- _TEXT BLOCK_:
▬▬▬▬▬▬

Tuesday, December 1, 2009

Cake and Beer

Christians believe eternal life begins after death. Atheists believe life starts and then it ends. Buddhists believe life begins again after death, but then you are a horse or something. Still others believe eternal life begins the moment one finds something worth dying for.

Let's dismiss Christianity for its superstition and Buddhism because it is just plain weird. Let's also clear the air of this paradoxical faith-in-no-God religion that political-minded populist pro-science-power lobbyist ministers call "Atheism." Now, it's just you and your soon to be corpse. Now we can talk about real, actual, death; I mean the kind of physical death we are all going to experience without question at some point in the future. That death allows us to think a bit more clearly on the subject so we can investigate the third position.

"Find something worth dying for?"

What the hell is worth dying for?

I don't mean seven-layer chocolate cake 'die for.' I don't even mean Surly Darkness 'die for.' I mean 'tie me up to a stone in the desert and let the birds pick at my eyes die for.' There isn't enough beer in the world for that, I'm afraid, and certainly not a delicious enough cake.

▬▬▬▬▬▬

- _EXCERPTED DATA_:
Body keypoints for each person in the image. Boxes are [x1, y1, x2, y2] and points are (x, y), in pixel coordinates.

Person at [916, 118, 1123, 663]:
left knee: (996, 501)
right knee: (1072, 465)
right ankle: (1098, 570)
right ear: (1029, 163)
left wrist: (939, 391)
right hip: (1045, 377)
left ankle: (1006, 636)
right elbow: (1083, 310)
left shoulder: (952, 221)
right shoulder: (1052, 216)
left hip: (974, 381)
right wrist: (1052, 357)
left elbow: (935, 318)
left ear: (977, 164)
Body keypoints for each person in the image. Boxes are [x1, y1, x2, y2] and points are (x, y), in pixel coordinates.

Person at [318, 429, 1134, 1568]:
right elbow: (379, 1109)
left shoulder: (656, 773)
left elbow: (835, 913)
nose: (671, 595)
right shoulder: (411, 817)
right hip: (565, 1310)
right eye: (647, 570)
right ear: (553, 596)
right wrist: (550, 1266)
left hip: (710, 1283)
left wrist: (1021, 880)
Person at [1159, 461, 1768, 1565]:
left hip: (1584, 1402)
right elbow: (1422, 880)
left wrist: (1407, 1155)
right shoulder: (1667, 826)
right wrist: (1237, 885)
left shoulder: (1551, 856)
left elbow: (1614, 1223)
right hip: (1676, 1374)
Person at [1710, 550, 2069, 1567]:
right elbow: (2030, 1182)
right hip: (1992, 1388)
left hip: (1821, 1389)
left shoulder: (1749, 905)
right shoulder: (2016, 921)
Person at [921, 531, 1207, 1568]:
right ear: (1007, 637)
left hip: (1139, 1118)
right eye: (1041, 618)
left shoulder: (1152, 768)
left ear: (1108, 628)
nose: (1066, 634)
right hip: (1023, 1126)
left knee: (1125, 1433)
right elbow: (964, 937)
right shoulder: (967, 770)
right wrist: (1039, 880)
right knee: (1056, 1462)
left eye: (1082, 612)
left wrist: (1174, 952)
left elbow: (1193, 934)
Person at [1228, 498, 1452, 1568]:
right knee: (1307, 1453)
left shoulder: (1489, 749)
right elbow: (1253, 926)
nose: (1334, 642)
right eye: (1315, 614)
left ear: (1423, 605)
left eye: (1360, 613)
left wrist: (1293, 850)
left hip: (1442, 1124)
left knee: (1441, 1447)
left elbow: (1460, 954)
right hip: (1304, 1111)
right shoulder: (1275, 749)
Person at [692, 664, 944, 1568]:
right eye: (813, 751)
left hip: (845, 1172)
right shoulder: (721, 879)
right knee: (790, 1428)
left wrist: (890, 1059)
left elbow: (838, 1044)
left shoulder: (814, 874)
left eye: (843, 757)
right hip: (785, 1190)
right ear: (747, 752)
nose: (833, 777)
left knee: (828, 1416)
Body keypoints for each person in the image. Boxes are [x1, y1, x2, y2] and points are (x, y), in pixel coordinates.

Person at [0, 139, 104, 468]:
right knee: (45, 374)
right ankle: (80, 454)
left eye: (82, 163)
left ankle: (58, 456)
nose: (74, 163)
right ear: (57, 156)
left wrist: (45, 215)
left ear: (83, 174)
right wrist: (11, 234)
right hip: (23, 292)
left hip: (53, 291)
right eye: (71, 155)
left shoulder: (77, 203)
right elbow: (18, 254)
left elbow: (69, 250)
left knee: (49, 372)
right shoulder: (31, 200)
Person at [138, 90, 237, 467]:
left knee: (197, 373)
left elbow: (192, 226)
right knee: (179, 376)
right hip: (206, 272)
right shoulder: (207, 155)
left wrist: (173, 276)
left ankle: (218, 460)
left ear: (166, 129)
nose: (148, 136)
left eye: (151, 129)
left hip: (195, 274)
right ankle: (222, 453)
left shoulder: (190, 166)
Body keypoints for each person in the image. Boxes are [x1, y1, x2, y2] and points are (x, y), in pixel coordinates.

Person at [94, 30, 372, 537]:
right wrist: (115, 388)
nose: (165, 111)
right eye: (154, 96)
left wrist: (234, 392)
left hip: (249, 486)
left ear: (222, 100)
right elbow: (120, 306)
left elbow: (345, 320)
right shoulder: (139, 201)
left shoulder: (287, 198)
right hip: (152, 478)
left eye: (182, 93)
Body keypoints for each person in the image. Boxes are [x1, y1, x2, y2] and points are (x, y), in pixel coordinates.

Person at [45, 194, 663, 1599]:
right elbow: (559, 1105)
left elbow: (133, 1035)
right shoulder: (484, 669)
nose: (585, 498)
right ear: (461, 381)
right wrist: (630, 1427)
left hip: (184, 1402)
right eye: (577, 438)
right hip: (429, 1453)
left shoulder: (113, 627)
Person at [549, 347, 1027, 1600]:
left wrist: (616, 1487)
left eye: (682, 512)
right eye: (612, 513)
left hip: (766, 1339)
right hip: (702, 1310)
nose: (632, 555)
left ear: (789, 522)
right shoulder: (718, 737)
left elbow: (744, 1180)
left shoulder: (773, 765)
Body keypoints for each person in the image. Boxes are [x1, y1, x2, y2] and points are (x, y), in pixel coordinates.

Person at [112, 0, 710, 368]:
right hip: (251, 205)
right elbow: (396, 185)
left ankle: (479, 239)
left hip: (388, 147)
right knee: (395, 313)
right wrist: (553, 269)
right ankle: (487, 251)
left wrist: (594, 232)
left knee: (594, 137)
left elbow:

▬▬▬▬▬▬

- _PROBLEM DETAILS_: Which beer does the "Cake and Beer" post name? The records come from a separate source.

- _EXERCISE RESULT_: Surly Darkness.